• **Material shown**:
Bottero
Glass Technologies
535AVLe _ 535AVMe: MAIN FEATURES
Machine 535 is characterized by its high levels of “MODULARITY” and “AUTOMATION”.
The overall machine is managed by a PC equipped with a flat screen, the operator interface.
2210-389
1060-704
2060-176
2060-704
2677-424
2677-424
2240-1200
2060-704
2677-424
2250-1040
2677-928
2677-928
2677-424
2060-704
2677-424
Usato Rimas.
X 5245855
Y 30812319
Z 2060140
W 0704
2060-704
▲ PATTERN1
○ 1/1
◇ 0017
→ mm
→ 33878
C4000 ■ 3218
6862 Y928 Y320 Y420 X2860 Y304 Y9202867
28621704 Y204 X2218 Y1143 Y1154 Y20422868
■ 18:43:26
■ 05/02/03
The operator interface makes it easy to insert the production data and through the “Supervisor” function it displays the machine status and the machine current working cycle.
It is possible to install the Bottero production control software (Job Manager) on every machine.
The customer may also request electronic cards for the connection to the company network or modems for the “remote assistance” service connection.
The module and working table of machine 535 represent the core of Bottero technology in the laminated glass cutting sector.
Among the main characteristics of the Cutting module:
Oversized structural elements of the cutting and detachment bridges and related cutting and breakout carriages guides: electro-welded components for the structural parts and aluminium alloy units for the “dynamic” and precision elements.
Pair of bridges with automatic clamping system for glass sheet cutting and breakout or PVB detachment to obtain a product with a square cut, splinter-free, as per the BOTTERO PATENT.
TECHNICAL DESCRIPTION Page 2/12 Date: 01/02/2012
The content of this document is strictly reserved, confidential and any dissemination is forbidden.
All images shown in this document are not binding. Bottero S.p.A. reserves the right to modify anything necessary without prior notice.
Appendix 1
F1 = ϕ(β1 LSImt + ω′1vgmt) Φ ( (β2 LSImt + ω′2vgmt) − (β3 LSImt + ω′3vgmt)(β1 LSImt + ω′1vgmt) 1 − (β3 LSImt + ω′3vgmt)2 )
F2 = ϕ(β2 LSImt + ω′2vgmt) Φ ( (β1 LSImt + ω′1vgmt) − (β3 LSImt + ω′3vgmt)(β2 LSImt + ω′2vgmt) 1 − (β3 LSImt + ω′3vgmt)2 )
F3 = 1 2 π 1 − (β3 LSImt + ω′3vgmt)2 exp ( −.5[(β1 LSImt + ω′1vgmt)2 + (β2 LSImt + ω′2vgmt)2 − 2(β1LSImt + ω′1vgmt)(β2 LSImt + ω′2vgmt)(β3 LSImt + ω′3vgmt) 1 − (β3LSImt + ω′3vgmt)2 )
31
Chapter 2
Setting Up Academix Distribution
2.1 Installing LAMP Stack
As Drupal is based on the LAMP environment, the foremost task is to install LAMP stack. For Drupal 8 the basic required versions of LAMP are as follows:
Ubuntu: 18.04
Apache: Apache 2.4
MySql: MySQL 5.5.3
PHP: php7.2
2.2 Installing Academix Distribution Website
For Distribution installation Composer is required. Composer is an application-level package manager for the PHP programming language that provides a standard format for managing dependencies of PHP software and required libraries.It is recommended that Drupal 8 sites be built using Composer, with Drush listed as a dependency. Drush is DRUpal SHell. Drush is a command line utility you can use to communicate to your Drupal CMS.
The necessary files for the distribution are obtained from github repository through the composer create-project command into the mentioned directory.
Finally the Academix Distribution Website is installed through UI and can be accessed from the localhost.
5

• **Your instructions**: Give the number of lines above that contain "software", and nothing more.

• **Exercise response**: 2